_Texte à lire_

N° X 23-80.497 FS-B
N° 00027
SL2
13 FÉVRIER 2024
REJET
M. BONNAL président,
R É P U B L I Q U E F R A N Ç A I S E
________________________________________
AU NOM DU PEUPLE FRANÇAIS
_________________________
ARRÊT DE LA COUR DE CASSATION, CHAMBRE CRIMINELLE,
DU 13 FÉVRIER 2024
M. [T] [Aa] a formé un pourvoi contre l'arrêt de la chambre de l'instruction de la cour d'appel de Versailles, en date du 18 janvier 2023, qui, dans l'information suivie contre lui des chefs d'infractions à la législation sur les stupéfiants, association de malfaiteurs et blanchiment, en récidive, a prononcé sur sa demande d'annulation de pièces de la procédure.
Par ordonnance du 12 juin 2023, le président de la chambre criminelle a prescrit l'examen immédiat du pourvoi.
Un mémoire a été produit.
Sur le rapport de Mme Chaline-Bellamy, conseiller, les observations de la SCP Célice, Texidor, Périer, avocat de M. [T] [Aa], et les conclusions de M. Quintard, avocat général, après débats en l'audience publique du 5 décembre 2023 où étaient présents M. Bonnal, président, Mme Chaline-Bellamy, conseiller rapporteur, Mme Labrousse, MM. Maziau, Seys, Dary, Mme Thomas, M. Hill, conseillers de la chambre, M. Violeau, Mme Merloz, M. Michon, conseillers référendaires, M. Quintard, avocat général, et Mme Lavaud, greffier de chambre,
la chambre criminelle de la Cour de cassation, composée des président et conseillers précités, après en avoir délibéré conformément à la loi, a rendu le présent arrêt.
Faits et procédure
1. Il résulte de l'arrêt attaqué et des pièces de la procédure ce qui suit.
2. M. [T] [Aa] a été mis en examen le 10 décembre 2021 et supplétivement le 6 septembre 2022 des chefs susvisés.
3. Le 1er juin 2022, l'avocat de M. [Aa] a déposé une requête en nullité.

_Consigne_
Rédigez la suite de l'arrêt de la chambre criminelle en reprenant après sa dernière phrase.

_Données fournies_
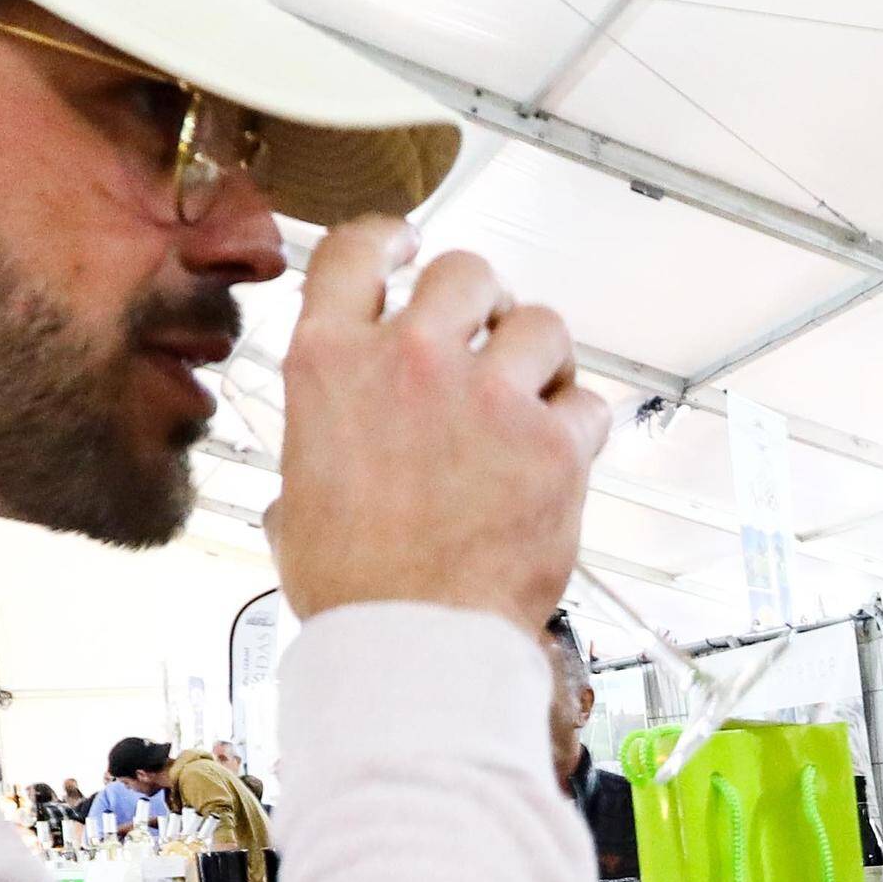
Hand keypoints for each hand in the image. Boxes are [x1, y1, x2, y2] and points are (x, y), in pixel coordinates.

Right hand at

_Résultat_
Examen des moyens
Sur le troisième moyen, pris en sa troisième branche
4. Le grief n'est pas de nature à permettre l'admission du pourvoi au sens de l'
article 567-1-1 du code de procédure pénale🏛.
Sur le premier moyen
Enoncé du moyen
5. Le moyen critique l'arrêt attaqué en ce qu'il a dit n'y avoir lieu à annulation d'un acte ou d'une pièce de la procédure jusqu'à la cote D 2294 incluse, et en particulier rejeté la demande d'annulation des procès-verbaux d'obtention et d'exploitation des images de vidéoprotection de la ville de Drancy et de la procédure subséquente, alors « qu'il résulte de la combinaison des
articles L. 252-1, L. 252-3 et L. 252-5 du Code de la sécurité intérieure🏛🏛🏛 que les images captées par un dispositif de vidéosurveillance ne peuvent être légalement transmises aux enquêteurs et versées en procédure lorsque si ceux-ci ont requis cette transmission après l'expiration du délai au terme duquel ces enregistrements doivent être détruits, lequel ne peut excéder un mois, peu important que ces images aient antérieurement fait l'objet d'une réquisition de transmission dans le cadre d'une autre procédure qu'au cas d'espèce, Monsieur [Aa] faisait valoir que les enquêteurs n'avaient pu avoir accès, sur la base d'une réquisition du 8 novembre 2021, à des images de vidéosurveillance enregistrées les 28 et 29 septembre 2021, soit plus d'un mois avant qu'en retenant, pour écarter ce moyen, que la « réquisition [du 13 septembre 2021], effectuée dans une affaire distincte, interrompt le délai d'un mois à compter duquel les images issues de la vidéosurveillance doivent être détruites » et que « court désormais, à compter du 13 septembre 2021, un nouveau délai qui est celui de la prescription de l'action publique en matière d'infractions à la législation sur les stupéfiants », la chambre de l'instruction a violé les
articles 8 de la Convention européenne des droits de l'Homme🏛, L. 252-3 et L. 252 5 du code de la sécurité intérieure, préliminaire, 77-1-1, 591 et 593 du code de procédure pénale. »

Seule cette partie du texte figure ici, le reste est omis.